Sunday, August 3, 2008

On The Tunney Side of the Street #188 - August 4, 2008

On the Tunney Side of the Street #188, August 4, 2008

After Further Review … All 32 National Football League teams opened their 2008 training camps the third week in July with less than one-half of those drafted in the first round signing their contracts. The others had not signed by the day the camps opened. Oh, they will … but when?

How in the world can a first round draft pick, whose salary and signing bonus -- much of it guaranteed in the multi-millions -- delay getting started? Coaches tell me that it is VITAL for rookies to begin-at-the-beginning. The transition from the college game to the NFL is enormous. Who do these Rookies think they are, anyway?
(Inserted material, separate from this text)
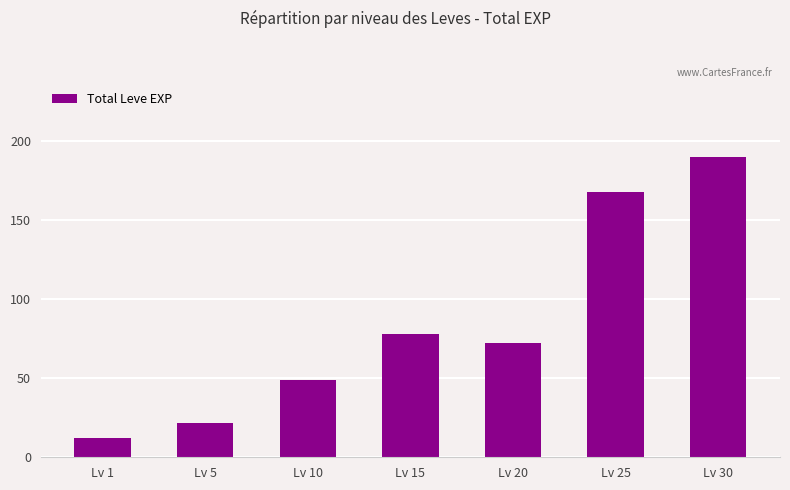

What is the difference between the second highest and minimum values?

156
Some of the first rounders will be out of the NFL in a year or two – mostly because they didn’t make it!

Veteran players in today’s NFL games are hesitant to criticize “holdouts,” nor do they even seem to want to encourage their brethren to report to training camp on time. That same thinking is also present with today’s players who fail to admonish teammates for “show boating.” Players often just look the other way, as they did in ignoring the poor behavior of the likes of Michael Vick and Pacman Jones. A teammate's leadership might have saved those two – and others – for the fate that befell them.

Holdouts are not new. Players have “held out” for many years. Jerry Kramer, All-pro Green Bay Packers Guard in the 1960’s said that when he “negotiated’ with Head Coach Vince Lombardi, he wanted $27,000 to play in his 11th season – that was his total salary; no bonuses. Lombardi would only go for $26,500. Kramer held out; Lombardi finally agreed to $27,000, but that was in June and not a day of training camp was missed.

The 2008 NFL draft was in April. Why didn’t negotiations begin in early May? Well, often players in the first round wait to see what other first rounders are getting to compare their offers. Thus, it has become “play for the money” and not for the love of the game as it was in Kramer’s day.

Agents play such a dominant role in the holdout. The agent, of course, is the player’s main negotiator and, as such, has that player’s attention. The unfortunate issue is that a determined, often truculent, agent fails to see the value of reporting on-time to training camp. The value is two-fold: 1) the conditioning and timing of each player in concert with his team and 2) the camaraderie that is necessary for the chemistry needed to build a T.E.A.M. (Together Everyone Accomplishes More).

Will you give your best to help build your T.E.A.M. chemistry?